The paper Establishing Key Reservoir Parameters with Diagnostic Fracture Injection Testingintroduces an approach for diagnostic fracture injection testing for the evaluation of reservoir properties in unconventional formations. As opposed to previous studies that worked with the wellhead pressure using only the constant hydrostatic head correction during the falloff period, the authors explored rigorous heat transfer modeling to evaluate the bottom hole pressure. Also considered in the new approach was interpretation of the injection data to establish the fracture breakdown pressure. The wellbore heat-transfer model allowed estimation of the variable temperature profile along the wellbore that was also used to estimate changing fluid density and compressibility for different time steps, leading to the conversion of wellhead pressure to bottomhole pressure. The statistical analysis of the simulation results showed that the formation permeability is the most important variable controlling the fracture-closure time. Other parameters such as the Young's modulus of elasticity and the Poisson's ratio were observed to be less critical.

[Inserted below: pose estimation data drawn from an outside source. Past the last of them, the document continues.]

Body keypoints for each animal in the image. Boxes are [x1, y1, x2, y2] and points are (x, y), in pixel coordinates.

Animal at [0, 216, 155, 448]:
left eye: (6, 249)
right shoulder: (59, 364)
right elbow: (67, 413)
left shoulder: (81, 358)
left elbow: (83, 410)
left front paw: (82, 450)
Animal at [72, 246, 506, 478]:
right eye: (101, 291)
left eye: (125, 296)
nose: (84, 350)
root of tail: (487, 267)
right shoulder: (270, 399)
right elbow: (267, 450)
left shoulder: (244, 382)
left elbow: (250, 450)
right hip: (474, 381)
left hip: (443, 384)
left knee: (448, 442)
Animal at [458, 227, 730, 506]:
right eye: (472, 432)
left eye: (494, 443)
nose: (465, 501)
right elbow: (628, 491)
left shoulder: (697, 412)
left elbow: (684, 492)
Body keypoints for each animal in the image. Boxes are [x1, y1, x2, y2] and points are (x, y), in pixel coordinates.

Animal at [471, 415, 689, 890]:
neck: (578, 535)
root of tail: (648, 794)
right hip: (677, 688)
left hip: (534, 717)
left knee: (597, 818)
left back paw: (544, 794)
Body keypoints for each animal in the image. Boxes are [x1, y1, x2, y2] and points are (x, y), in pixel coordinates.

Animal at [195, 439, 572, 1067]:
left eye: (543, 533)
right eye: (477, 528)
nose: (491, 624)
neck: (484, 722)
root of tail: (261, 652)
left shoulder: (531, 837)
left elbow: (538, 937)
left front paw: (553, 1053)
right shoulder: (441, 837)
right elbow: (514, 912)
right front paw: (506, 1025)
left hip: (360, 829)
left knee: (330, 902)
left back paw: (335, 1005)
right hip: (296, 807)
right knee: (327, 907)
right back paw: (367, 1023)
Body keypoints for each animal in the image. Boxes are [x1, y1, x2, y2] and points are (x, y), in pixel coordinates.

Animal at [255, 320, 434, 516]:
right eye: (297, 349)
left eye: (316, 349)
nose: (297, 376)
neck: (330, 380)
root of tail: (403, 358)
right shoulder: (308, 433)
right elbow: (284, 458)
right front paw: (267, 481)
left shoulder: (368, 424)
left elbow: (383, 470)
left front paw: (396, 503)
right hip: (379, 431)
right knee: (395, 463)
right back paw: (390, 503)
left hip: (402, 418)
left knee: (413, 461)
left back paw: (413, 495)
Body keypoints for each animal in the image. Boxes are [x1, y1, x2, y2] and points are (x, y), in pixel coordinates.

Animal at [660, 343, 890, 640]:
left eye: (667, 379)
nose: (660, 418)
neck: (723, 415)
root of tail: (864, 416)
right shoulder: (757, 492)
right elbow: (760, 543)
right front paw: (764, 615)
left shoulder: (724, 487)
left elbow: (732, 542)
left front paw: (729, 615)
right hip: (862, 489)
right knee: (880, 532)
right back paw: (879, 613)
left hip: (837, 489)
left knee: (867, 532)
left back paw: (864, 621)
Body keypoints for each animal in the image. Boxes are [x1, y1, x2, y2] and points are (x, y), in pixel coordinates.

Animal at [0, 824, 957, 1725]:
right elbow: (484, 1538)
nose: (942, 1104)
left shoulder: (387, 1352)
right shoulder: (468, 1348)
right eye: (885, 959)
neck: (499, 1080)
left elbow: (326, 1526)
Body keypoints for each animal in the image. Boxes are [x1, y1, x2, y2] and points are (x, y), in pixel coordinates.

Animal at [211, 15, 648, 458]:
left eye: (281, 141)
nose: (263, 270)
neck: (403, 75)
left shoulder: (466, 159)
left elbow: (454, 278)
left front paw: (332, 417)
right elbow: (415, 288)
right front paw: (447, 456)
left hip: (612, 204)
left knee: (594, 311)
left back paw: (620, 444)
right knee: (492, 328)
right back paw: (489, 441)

Estimating Drainage-Area Pressure with Flow-After-Flow Testing shows that flow-after-flow (AFA) testing can be used to estimate individual wells' average drainage-area pressure (pav) for different well architecture, completion, and fluid types. After providing the theoretical framework for transient AFA testing, the authors demonstrated a pragmatic approach to handling pressure/rate data incoherence. The error correlations in pav obtained for various well/reservoir types showed that kh is the most dominant variable, followed by the shape factor in vertical and well length in horizontal wells. It was concluded that as the values of the independent variables become larger, the error in the dependent variable, pav, reduces due to rapid pressure equilibration before well shut-in.
Two issues are critical in the petrophysical evaluation of thinly-bedded sand-shale reservoirs: (1) The recognition of thin bed geometries, and (2) the estimation of shale content from logs. In this regard,Numerical Simulation Investigation of the Effect of Heavy-Oil Viscosity on the Performance of Hydrocarbon Additives in Steam-Assisted Gravity Drainage presents a systematic approach to evaluate thin-bed sand-shale reservoirs. A validated scaling factor was applied to the log-derived estimates of shale volume fraction. This was eventually used to estimate clay-mineral fraction for the porosity evaluation of sand layers. In these exercises, the multicomponent induction log was particularly adopted as a pivotal technology to evaluate the sand resistivity in thinly-bedded sand-shale sequences.
In the last paper of this issue, the paper titled History Matching and Production Forecast with Logs, as Effective Completion and Reservoir Managing Tools in Horizontal and Vertical Wells presents a reservoir simulation and history matching exercise relying primarily on well log data integrated with material balance, fluid data, pressure, and cores. The complex reservoir structure was divided into smaller material balance problems, i.e., each well, focusing one variable at a time, as opposed to similar approaches that apply to reservoirs as a whole. This well-based simulation and history matching practice was shown to be more advantageous compared to reservoir data based simulation applications in making strategic economic decisions to maximize reserves and optimize the reservoir development plan.